Belated Equinox Reflections


Entomologically Correct

Last night the wind
in a rush shifted
south to north swish
goodly wind, tail wind
wing wind,great wind of insects
seeking passage out of Canada
by the legions while there's time
dragonfliers in formation
sporting their dozen spots
monarch butterfliers willy-nilly
dabbing sunlight orange
for crossing Erie’s open waters
in buzz, in flutter
with faith in the genes
of their tiny bodies
today they leap
Point Pelee to Sandusky
Ontario to Ohio
nation to nation

as they depart we marvel
small wonders of evolution
small wonders of migration
so small, so far, this autumn


Greetings, friends. Roger and I have returned home from a fifth summer odyssey into Canada replenished from our time at Point Pelee National Park and nearby Wheatley Provincial Park on the north shore of Lake Erie. Hiking, birdwatching (a bald eagle! a black-throated blue warbler!), smooshing around our campsite overlooking a creek and its marsh. And the beautiful insects you see here. We all recognize the monarch but I wonder how many of us have seen one that's tagged as pictured above. Yes, that white dot is a researcher's tag identifying the individual for the record books of monarch migrations. I'd never seen such a thing. Imagine affixing it to that delicate wing.

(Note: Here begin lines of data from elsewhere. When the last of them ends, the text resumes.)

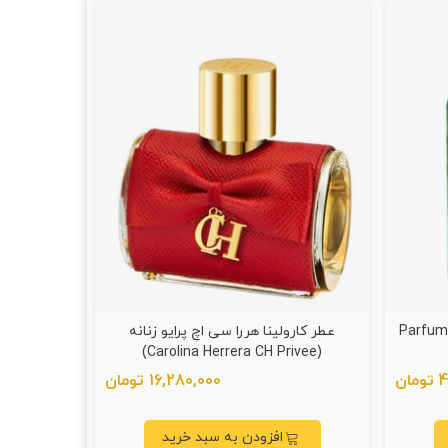
ارلی گرینلی (Parfums De
عطر کارولینا هررا سی اچ پرایو زنانه
(Carolina Herrera CH Privee)
ن
16,280,000 تومان
افزودن به سبد خرید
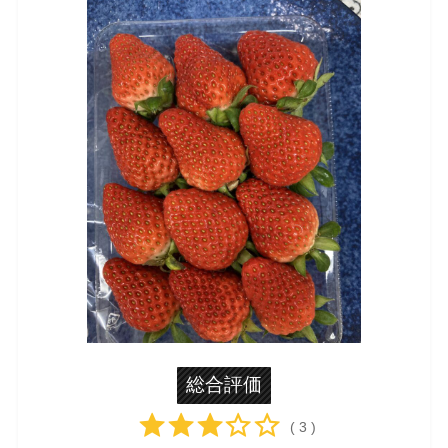
総合評価
( 3 )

The other fellow is a twelve-spotted dragonfly. He was a new one on me; I had to look him up in my Audubon Field Guide to Insects & Spiders. He too was heading south.

We watched hundreds of monarchs and thousands of dragonflies of several species wing south over Erie's open waters--a two-hour journey for them. We marveled.

Then we cursed, driven out of camp by driving rain. But, we returned home sated on the beauties of these bugs and their pursuit of their evolutionary imperative.

Small wonders, indeed. An autumn blessing.